▸ What the task requires
Repeat word for word the part of the sodium hydroxide pH page between "Once you know" and "Na+(aq) + OH-(aq)", inclusive.

▸ Reading passage
(begin)

Calculate the pH of 0.005 M NaOH Solution
Use this premium calculator to find pOH, pH, hydroxide concentration, and temperature-adjusted values for a sodium hydroxide solution. The default example is 0.005 M NaOH, a common strong-base pH calculation used in chemistry classes, lab prep, and exam practice.
NaOH pH Calculator
For sodium hydroxide, we assume complete dissociation in dilute aqueous solution. That means the hydroxide concentration is approximately equal to the NaOH molarity.
How to calculate the pH of 0.005 M NaOH solution
To calculate the pH of a 0.005 M sodium hydroxide solution, you use one of the most direct strong-base methods in general chemistry. Sodium hydroxide, written as NaOH, dissociates essentially completely in water into sodium ions and hydroxide ions. Because of that full dissociation, the hydroxide ion concentration is approximately equal to the original NaOH concentration. In this case, a 0.005 M NaOH solution gives an OH concentration of 0.005 M under standard classroom assumptions.
Once you know the hydroxide concentration, the next step is to calculate pOH using the formula pOH = -log[OH]. Then, at 25 C, you use the relationship pH + pOH = 14. For 0.005 M NaOH, the arithmetic is straightforward:
- Write the concentration of hydroxide ions: [OH] = 0.005 M
- Calculate pOH = -log(0.005)
- pOH = 2.301
- Calculate pH = 14.000 – 2.301
- pH = 11.699
So, the pH of 0.005 M NaOH solution at 25 C is approximately 11.70. This is strongly basic, as expected for a sodium hydroxide solution. The answer is above 7 because NaOH increases hydroxide ion concentration in water, shifting the acid-base balance toward basicity.
Why NaOH is treated as a strong base
In introductory chemistry and many practical lab contexts, sodium hydroxide is categorized as a strong base. That classification means it dissociates nearly 100 percent in dilute water solution:
NaOH(aq) → Na+(aq) + OH-(aq)

(end)

▸ Data lines
(begin)

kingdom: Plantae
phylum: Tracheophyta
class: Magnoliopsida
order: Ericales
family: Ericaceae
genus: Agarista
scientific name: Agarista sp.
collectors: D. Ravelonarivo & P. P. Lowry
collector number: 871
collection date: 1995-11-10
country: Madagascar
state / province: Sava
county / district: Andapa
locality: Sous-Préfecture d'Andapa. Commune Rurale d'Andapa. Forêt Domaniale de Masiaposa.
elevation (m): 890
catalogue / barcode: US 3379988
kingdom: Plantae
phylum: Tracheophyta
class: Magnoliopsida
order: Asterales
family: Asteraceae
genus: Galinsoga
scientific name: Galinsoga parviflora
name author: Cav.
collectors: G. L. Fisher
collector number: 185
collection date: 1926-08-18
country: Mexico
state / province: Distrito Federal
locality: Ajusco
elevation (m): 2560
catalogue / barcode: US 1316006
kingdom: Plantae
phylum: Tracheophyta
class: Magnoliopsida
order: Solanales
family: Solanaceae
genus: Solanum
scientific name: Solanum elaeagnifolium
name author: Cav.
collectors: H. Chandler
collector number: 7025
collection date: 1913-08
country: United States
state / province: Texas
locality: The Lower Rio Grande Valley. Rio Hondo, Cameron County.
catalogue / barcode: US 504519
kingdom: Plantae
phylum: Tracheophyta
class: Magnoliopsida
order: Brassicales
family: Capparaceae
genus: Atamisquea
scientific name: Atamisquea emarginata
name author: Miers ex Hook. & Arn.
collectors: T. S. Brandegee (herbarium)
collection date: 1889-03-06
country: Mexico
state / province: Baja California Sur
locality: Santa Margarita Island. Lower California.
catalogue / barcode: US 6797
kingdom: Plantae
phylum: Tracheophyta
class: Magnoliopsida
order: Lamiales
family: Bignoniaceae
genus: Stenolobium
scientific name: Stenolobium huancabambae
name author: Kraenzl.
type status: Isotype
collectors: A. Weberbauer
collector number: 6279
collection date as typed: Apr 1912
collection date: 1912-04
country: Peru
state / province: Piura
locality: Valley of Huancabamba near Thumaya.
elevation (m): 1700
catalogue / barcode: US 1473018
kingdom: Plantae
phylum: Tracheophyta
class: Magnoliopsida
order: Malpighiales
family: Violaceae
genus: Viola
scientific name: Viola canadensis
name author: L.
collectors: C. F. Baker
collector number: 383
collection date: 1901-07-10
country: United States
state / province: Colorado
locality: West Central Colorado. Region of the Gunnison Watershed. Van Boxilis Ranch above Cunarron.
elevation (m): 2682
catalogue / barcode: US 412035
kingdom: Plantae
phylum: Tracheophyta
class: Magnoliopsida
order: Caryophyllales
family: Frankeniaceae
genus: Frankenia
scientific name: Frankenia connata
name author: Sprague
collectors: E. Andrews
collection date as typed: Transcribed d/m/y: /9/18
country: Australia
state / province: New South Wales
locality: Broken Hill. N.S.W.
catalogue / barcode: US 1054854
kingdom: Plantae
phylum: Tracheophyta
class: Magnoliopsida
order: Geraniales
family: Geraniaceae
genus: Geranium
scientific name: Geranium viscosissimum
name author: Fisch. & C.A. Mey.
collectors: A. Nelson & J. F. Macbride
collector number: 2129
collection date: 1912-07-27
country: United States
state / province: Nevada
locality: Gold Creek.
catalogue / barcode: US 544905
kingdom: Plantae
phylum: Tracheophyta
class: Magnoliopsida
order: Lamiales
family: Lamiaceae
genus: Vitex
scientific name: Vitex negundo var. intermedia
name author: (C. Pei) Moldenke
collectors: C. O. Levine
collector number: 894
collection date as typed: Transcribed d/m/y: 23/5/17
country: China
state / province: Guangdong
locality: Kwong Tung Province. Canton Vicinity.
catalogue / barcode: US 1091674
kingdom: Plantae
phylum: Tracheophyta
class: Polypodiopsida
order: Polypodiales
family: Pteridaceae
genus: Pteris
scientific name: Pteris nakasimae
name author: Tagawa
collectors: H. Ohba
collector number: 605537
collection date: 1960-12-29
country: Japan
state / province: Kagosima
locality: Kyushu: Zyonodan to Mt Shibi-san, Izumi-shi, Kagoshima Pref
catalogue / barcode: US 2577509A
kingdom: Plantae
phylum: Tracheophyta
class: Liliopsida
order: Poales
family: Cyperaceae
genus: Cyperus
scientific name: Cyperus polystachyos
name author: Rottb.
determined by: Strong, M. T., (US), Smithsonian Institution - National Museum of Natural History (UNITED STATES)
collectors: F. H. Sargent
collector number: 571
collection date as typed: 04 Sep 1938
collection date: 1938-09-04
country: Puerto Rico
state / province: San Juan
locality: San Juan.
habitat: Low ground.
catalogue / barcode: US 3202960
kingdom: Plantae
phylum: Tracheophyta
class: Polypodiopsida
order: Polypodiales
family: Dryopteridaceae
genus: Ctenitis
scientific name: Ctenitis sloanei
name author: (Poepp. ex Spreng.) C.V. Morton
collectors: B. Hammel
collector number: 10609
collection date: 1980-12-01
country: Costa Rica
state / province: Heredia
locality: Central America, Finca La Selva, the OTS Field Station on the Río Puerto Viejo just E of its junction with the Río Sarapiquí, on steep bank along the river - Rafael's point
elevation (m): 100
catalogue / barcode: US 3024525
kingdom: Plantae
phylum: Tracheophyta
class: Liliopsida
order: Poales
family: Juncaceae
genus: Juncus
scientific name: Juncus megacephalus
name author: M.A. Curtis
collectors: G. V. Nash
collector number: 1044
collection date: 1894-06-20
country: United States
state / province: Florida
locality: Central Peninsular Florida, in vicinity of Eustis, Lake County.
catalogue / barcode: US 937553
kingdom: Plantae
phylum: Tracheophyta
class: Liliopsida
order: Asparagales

(end)

▸ Task solution
Once you know the hydroxide concentration, the next step is to calculate pOH using the formula pOH = -log[OH]. Then, at 25 C, you use the relationship pH + pOH = 14. For 0.005 M NaOH, the arithmetic is straightforward:
- Write the concentration of hydroxide ions: [OH] = 0.005 M
- Calculate pOH = -log(0.005)
- pOH = 2.301
- Calculate pH = 14.000 – 2.301
- pH = 11.699
So, the pH of 0.005 M NaOH solution at 25 C is approximately 11.70. This is strongly basic, as expected for a sodium hydroxide solution. The answer is above 7 because NaOH increases hydroxide ion concentration in water, shifting the acid-base balance toward basicity.
Why NaOH is treated as a strong base
In introductory chemistry and many practical lab contexts, sodium hydroxide is categorized as a strong base. That classification means it dissociates nearly 100 percent in dilute water solution:
NaOH(aq) → Na+(aq) + OH-(aq)